Not that soccer’s ubiquitous hurlyburly has remotely gone away, but its yawping volumes are even increased next week with the resumption of serious international stuff and the two-leg frenzies of the Champions League. Setting sail with various degrees of strut and confidence are Arsenal, Manchester United, Liverpool and Chelsea. Anticipation of the latter’s contest with Barcelona especially zaps the taste-buds and riddles the spine. Chelsea have surely settled the Premiership and their consistent nous and narrow-eyed killer instinct has fair rattled the erstwhile monarchs, Arsenal and Manchester United, who thus begin in Europe’s knockout bouts with extra trepidation.

The arrival at Chelsea from Portugal of the artfully refreshing pin-up Mourinho as manager (in combination with oodles of Russian roubles) made the winter far warmer for relishing the seething reactions of his counterparts at Highbury and Old Trafford. Cold fish Frenchman at Arsenal, the fraught Wenger, looks more pallidly cadaverous as every Saturday comes, while the red-blooded peppery Scot in Manchester, Ferguson, chomps ever more dementedly at his triplewad of chewing gum. In the carefree, more casual Mourinho, do the two of them glimpse a flashback vision of themselves in their own breezily jocund salad days when all the vivid, youthful triumphs were still to be savoured?

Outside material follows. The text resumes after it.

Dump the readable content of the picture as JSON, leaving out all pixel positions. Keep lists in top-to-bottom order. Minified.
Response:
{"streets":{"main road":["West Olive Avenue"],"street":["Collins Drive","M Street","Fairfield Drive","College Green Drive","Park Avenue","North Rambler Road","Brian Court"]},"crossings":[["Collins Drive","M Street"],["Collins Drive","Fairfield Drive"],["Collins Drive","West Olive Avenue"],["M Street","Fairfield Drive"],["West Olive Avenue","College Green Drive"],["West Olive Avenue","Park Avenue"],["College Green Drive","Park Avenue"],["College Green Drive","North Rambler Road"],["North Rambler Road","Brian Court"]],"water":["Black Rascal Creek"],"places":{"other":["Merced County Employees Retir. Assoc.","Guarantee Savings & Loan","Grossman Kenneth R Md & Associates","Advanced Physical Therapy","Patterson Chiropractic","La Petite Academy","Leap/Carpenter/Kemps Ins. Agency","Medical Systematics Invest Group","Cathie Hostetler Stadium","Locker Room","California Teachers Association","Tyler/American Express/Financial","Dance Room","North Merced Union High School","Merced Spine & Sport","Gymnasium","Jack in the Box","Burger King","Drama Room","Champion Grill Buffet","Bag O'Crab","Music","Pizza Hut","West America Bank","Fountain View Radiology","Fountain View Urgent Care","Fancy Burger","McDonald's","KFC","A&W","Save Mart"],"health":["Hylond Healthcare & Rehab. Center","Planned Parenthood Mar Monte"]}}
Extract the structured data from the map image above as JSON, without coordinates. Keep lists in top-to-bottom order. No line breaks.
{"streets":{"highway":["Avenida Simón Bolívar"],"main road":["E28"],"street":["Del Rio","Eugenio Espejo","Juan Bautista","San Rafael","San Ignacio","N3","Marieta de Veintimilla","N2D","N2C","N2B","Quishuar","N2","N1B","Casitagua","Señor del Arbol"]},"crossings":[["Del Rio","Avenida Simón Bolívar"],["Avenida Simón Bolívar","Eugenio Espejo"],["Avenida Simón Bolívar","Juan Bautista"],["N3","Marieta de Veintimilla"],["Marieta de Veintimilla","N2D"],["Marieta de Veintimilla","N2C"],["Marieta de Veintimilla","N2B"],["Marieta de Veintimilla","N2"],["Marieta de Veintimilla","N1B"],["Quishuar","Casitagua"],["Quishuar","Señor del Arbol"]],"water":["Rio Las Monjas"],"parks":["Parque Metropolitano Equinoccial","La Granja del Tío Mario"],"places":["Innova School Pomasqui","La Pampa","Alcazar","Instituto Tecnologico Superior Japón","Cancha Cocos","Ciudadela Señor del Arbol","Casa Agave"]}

As overture for next week’s bigtime, Arsenal should sail the calmer seas in this weekend’s FA Cup ties. Chelsea journey to Newcastle, always an unsettlingly threat up there, and United go to Everton’s Goodison Park, primed for an unforgiving welcome back to former pupil Rooney, ragingly good player, enragedly coarse manners — and I daresay it would be better for all concerned if, instead, Ferguson told the boy to go shopping with his girlfriend. As always before the third round, in January I put my two-penn’orth on Fulham to reach the final. Ah me, can it really be all of 30 springtimes ago that the annual wager actually paid up? All the way to Wembley. Trembley, eh? Okay, we lost to West Ham, two gift-sitters to nil, but none of us minded much because we knew our skipper, true gent and lovely, lamented hero, the onli est Bobby Moore (in his football dotage then and out to grass with us) was really a Hammer through and through.

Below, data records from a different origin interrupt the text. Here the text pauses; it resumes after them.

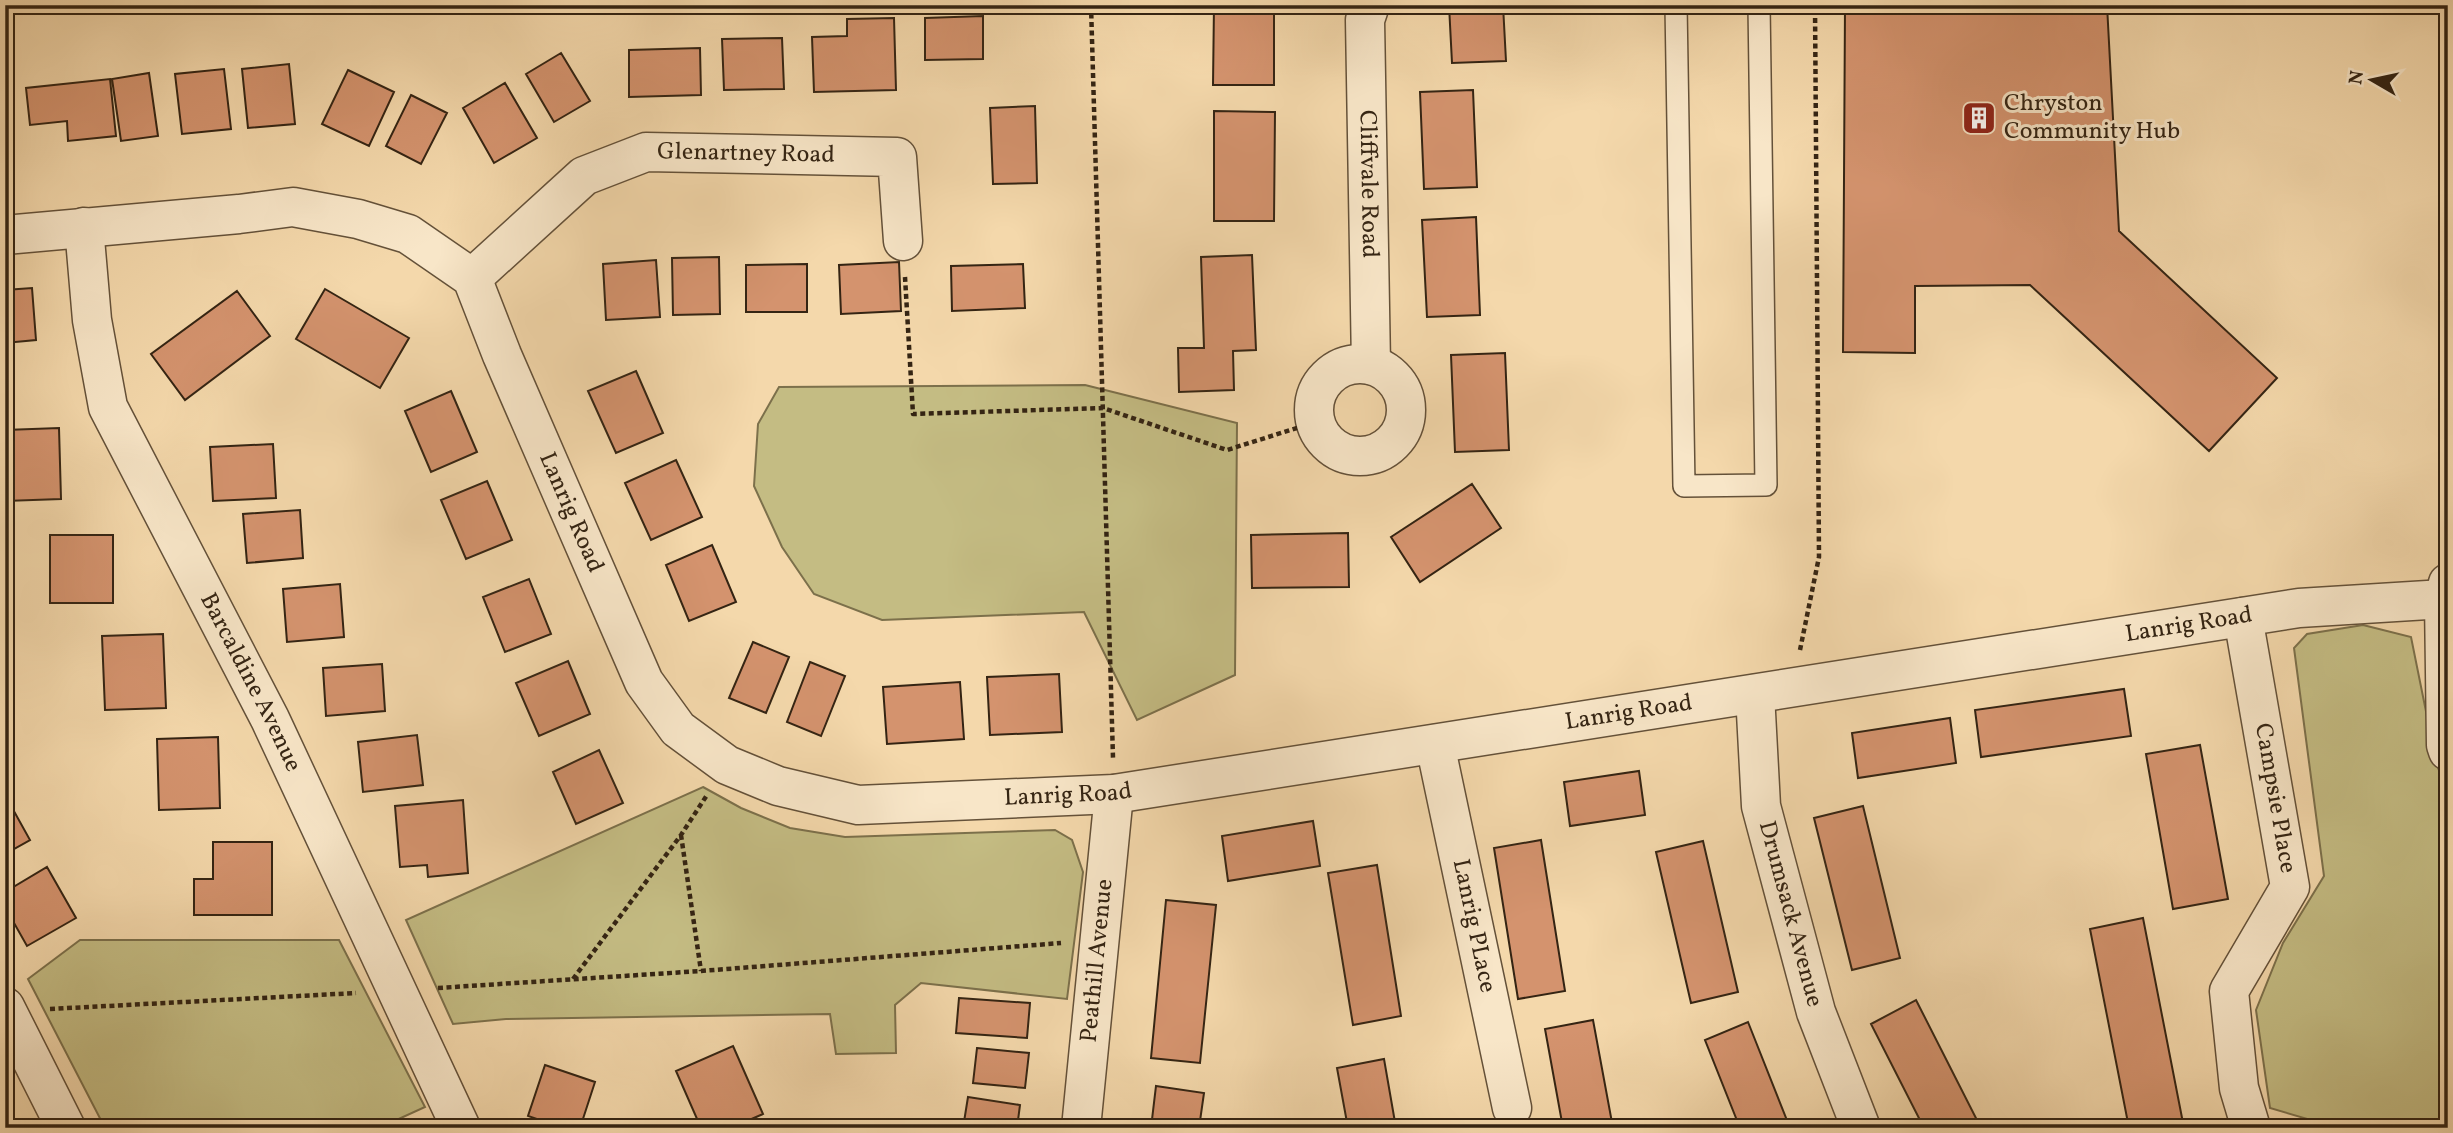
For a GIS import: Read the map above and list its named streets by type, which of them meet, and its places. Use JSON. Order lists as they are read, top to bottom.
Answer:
{
  "streets": {
    "street": [
      "Glenartney Road",
      "Cliffvale Road",
      "Lanrig Road",
      "Barcaldine Avenue",
      "Campsie Place",
      "Drumsack Avenue",
      "Lanrig PLace",
      "Peathill Avenue"
    ]
  },
  "crossings": [
    ["Glenartney Road", "Lanrig Road"],
    ["Lanrig Road", "Campsie Place"],
    ["Lanrig Road", "Drumsack Avenue"],
    ["Lanrig Road", "Lanrig PLace"],
    ["Lanrig Road", "Peathill Avenue"]
  ],
  "places": {
    "building": ["Chryston Community Hub"]
  },
  "north": "left"
}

That night Fulham (prop: radio comedian T. Trinder) threw a gloriously carousing wake at the Dorchester. I still have the menu framed (la selle d’agneau rotie Portugaise, sure, but more to the point, Château Paveil de Luze 1969, Lanson père et fils extra qualité black label, Cognac ou liqueurs, and ‘dancing to “The Trend”’). Toasts raised, and rafters, too, and then some more. Three decades rewind in a trice. In the early hours a hotel guest in a dressing-gown tapped me on the shoulder. I recognised at once the fabled, fruitily articulated voice. ‘I wonder, old boy,’ it asked, ‘if you might possibly introduce me to Mr Bobby Moore. We have never met, but I feel the overwhelming need to tell him he is to me the very greatest of all living Englishmen.’ I shepherded the man across the dance-floor where Bobby and his Tina were still footsie-ing to ‘The Trend’. The dressinggowned man was stately film actor James Mason. He began, ‘Mr Moore, may I just tell you that, to me, you are ... ’ Interrupted darling Bob, only having seen the face and heard the voice at the pictures, ‘’Ello, Jim, boy, ’ow you goin’ on then, aw’right, eh?’